Big Changes On The Horizon
The friendly folks at EA Sports were kind enough to invite GameCritics to a closed beta of the hotly anticipated Madden NFL 23. Obviously, I jumped at the chance to spend a few hours with it, as this latest Madden is expected to represent actual forward progress into the current generation of consoles, and not just a cross-generation juke step.
Right out of the gate, it’s abundantly clear that EA is laser-focused on enhanced realism for the series — at least for current-gen console owners — as the all-new FieldSENSE is reflected in nearly every aspect of gameplay. Long-time Madden enthusiasts are likely aware of EA’s penchant for gameplay gimmicks which have produced mixed results over the years, but they can rest assured that FieldSENSE is an innovation on par with icon-based passing and the hit stick physics. It’s not another “passing cone” misstep.
So what is it? FieldSENSE isn’t a solitary gameplay feature, but rather an overhauled series of control upgrades that put more emphasis on player physics, accurate defensive controls, and revised passing options that (hopefully) put an end to questionable receiving statistics.
In the few hours I spent with the beta, it’s clear that FieldSENSE is still largely a work in progress, but there is a notable improvement in the overall feel, which leans heavily on the simulation side of things. Now, poor pass timing will have hyper-realistic results and fewer “magical” grabs in heavy traffic. Likewise, not utilizing the revised pass placement will result in more drops than a decade of Cleveland Browns highlights.
In single-player modes, I imagine this new approach won’t make much of a difference since the difficulty sliders are always there to help. But, my gut reaction is that this shift toward realism might frustrate newcomers looking to take their skills online. Madden enthusiasts who enjoy a challenge will likely master the new controls in short order and will dominate online contests like never before.
Likewise, the new defensive controls put more emphasis on precision and location. Users will not only have more control over the timing of their tackles, but also over their placement. This means lower tackles will trip up weaker runners, but it also might allow higher-ranked athletes to break free for large gains. Previous editions of Madden have hinted at this level of accuracy but were mired in predetermined animations that ultimately took control away from players. Though rough at this point in the beta, it was clear that my controller input had a greater impact on each play.
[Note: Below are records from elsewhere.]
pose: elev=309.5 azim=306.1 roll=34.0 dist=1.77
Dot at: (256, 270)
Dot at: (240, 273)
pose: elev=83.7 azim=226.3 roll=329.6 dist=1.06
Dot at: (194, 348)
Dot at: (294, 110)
There’s still plenty of time for developers to polish this revamped system and I’m sure EA has no intention of alienating new users, so there’s no need for fans to panic. But, the pendulum is seemingly swinging in the direction of experienced players.
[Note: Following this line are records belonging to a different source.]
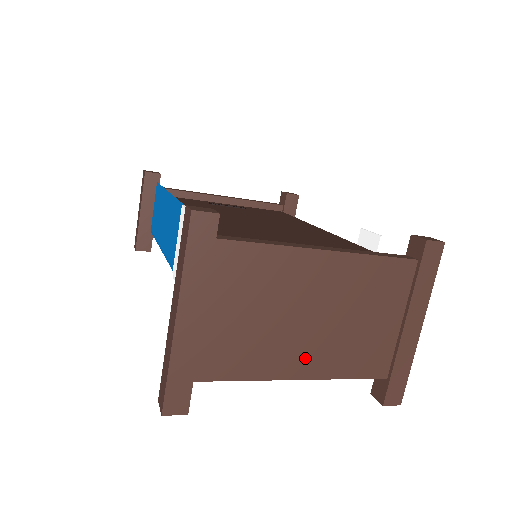
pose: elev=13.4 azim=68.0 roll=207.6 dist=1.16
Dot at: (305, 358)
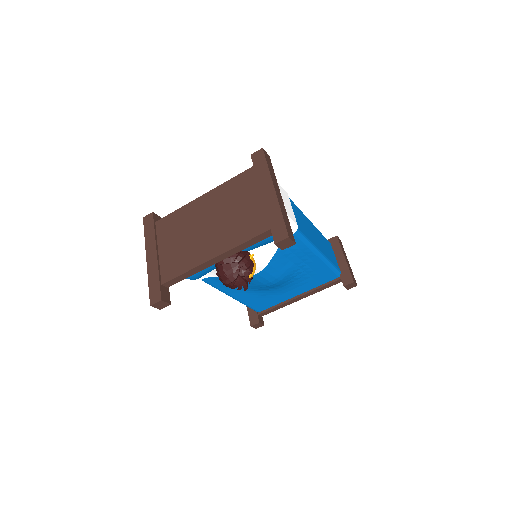
Dot at: (213, 246)
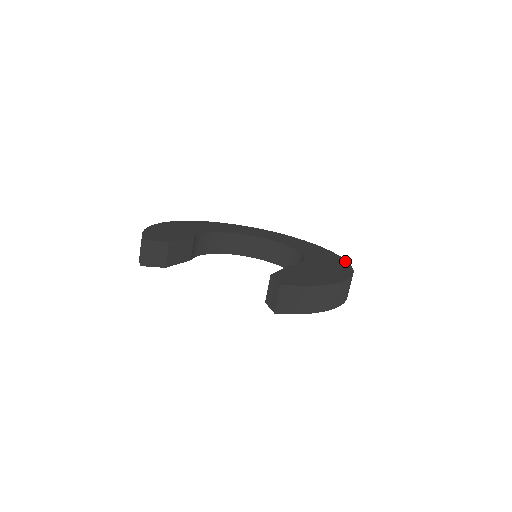
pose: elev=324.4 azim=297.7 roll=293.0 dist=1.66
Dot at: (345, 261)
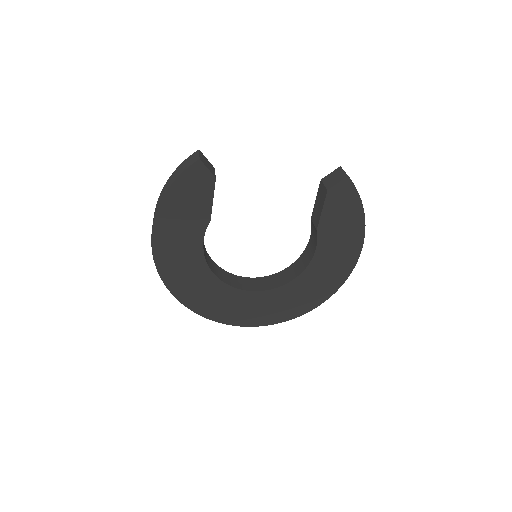
Dot at: occluded
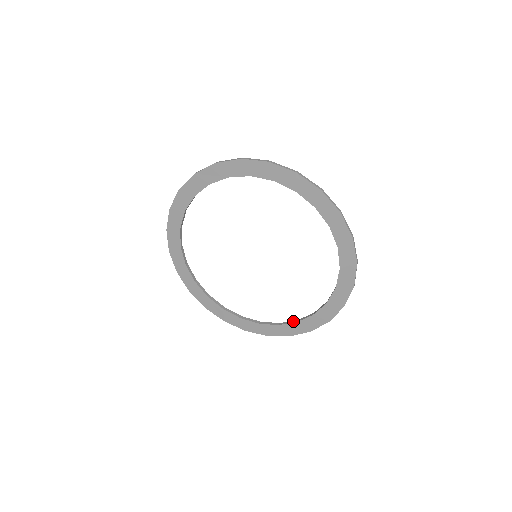
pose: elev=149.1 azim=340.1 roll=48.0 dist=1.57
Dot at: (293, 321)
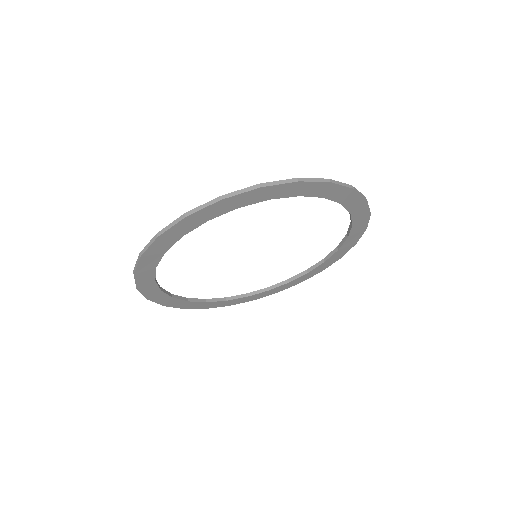
Dot at: (284, 282)
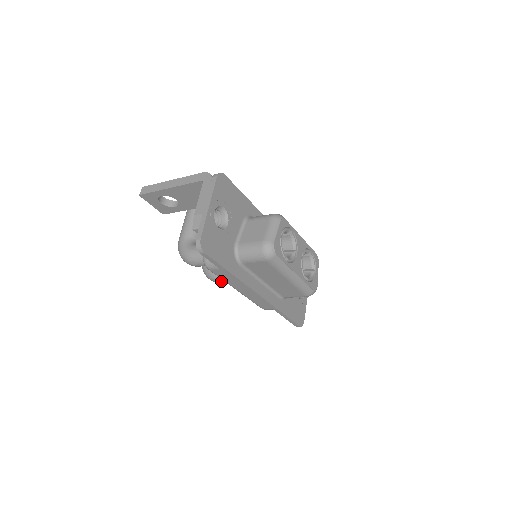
Looking beyond the controls, Madden NFL 23 has also begun to hint at improvements to the stalwart Franchise and single-player Face of the Franchise modes, both of which seemed like afterthoughts in the transition to current-gen consoles.
The Franchise mode, while strong in last year’s edition, still lacked any significant innovation. Now, in Madden NFL 23, EA introduces “Motivations” which are intangible goals that enhance contract negotiations by making deals about more than just money. It may not be enough to win back those who abandoned this mode long ago, but it may serve to add some extra personality to this annual micromanagement simulation.
More interesting was the recent addition of “Face of the Franchise” to the closed beta. Instead of telling another rags-to-riches tale of fresh-faced rookies, Madden 23 allows players to step into the cleats of a mid-career underdog, fighting for relevance and playing time. Better performance in this mode will result in more contract offers from a wider range of teams, allowing users to better control the storyline.
This subtle change to the narrative cleverly disguises the way players find a team. In other words, there’s a really good chance a user’s favorite team will offer a fair contract, eliminating the need to play for a team they don’t prefer. It also adds some urgency to the proceedings, since the story isn’t just about justifying a user’s high draft ranking, but rather about proving their worth in the league.
It’s still far too early to make any judgments about Madden NFL 23 and only time will tell if changes like FieldSENSE make a significant difference in the overall experience. That said, there’s definitely more originality on display than we’ve seen for the last few iterations.
Three editions of the game are slated to be released Friday, August 19, 2022 — Xbox Series X/S, PS5, Xbox One, and PS4.